Irving’s older sister Peppy, who had married to a man named Rosenfields and launched a singing career, hired her brother fresh out of high school as her accompanist. “She was a blues singer, shortened her name from Rosenfields to Fields, and became very successful,” Irving recounted. A beautiful woman, she told him, “Look, these guys hanging around the stage are bothering me. I want them to know that you’re my brother and if they get funny with me—”

Irving finished the sentence: “I’ll crack ‘em in the jaw." Grinning, she proposed that they become a brother and sister team: Peppy and Irving Fields, “and that’s how it happened. Later, when I went on my own, I became known as Irving Fields.”

Fields has made his living in show business ever since. After encountering Latin music in the ‘40s as a concert pianist on a cruise ship that docked in Havana and San Juan, “I went crazy, and I brought I back to America,” he recalls. His fusion of popular Yiddish melodies with Latin rhythms (think ("Mazeltov Merengue") inspired waves of imitators.


“Miami Beach Rumba” and “Managua, Nicaragua” were both on the Hit Parade, establishing Fields as a composer, and an arranger, and pianist.  Since then he’s performed everywhere from Carnegie Hall with his trio to clubs and hotels around the world. You can hear him now, six nights a week, at Nino’s Tuscany on West 58th Street in Manhattan.

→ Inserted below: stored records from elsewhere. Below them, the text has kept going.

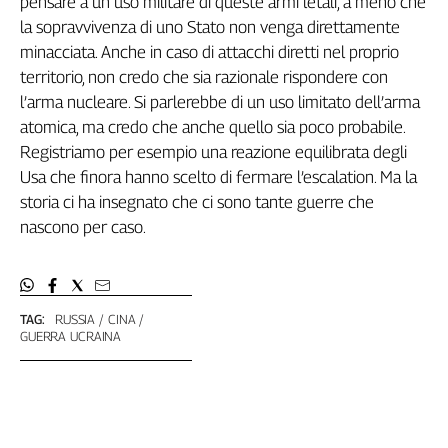
pensare a un uso militare di queste armi letali, a meno che
la sopravvivenza di uno Stato non venga direttamente
minacciata. Anche in caso di attacchi diretti nel proprio
territorio, non credo che sia razionale rispondere con
l’arma nucleare. Si parlerebbe di un uso limitato dell’arma
atomica, ma credo che anche quello sia poco probabile.
Registriamo per esempio una reazione equilibrata degli
Usa che finora hanno scelto di fermare l’escalation. Ma la
storia ci ha insegnato che ci sono tante guerre che
nascono per caso.
TAG:
RUSSIA
CINA
GUERRA UCRAINA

There have been good years and leaner ones. As Fields entered his 80s, he’d occasionally masquerade as his own manager when calling around for the next gig. “They’d say, ‘Irving Fields, Oh, he’s been around a long time, yeah I’ve heard him play. Gee, how old is he?'

 'Oh, Mr. Fields, he’s about 65' — 'cause people said I always looked 20 years younger.
       
‘Oh yeah, really? He’s still around?’ I used to hide my age to get a job because I thought they wouldn’t hire me because I’m in my 80s,'" Fields explains. "They’d think, 'Well he can hardly walk, he can hardly play.'  Now that I’m in my 90s I flaunt my age. I tell them how old I am, and I’m proud of it. And I play better than ever and I keep the people happy, and they’re happy with me.”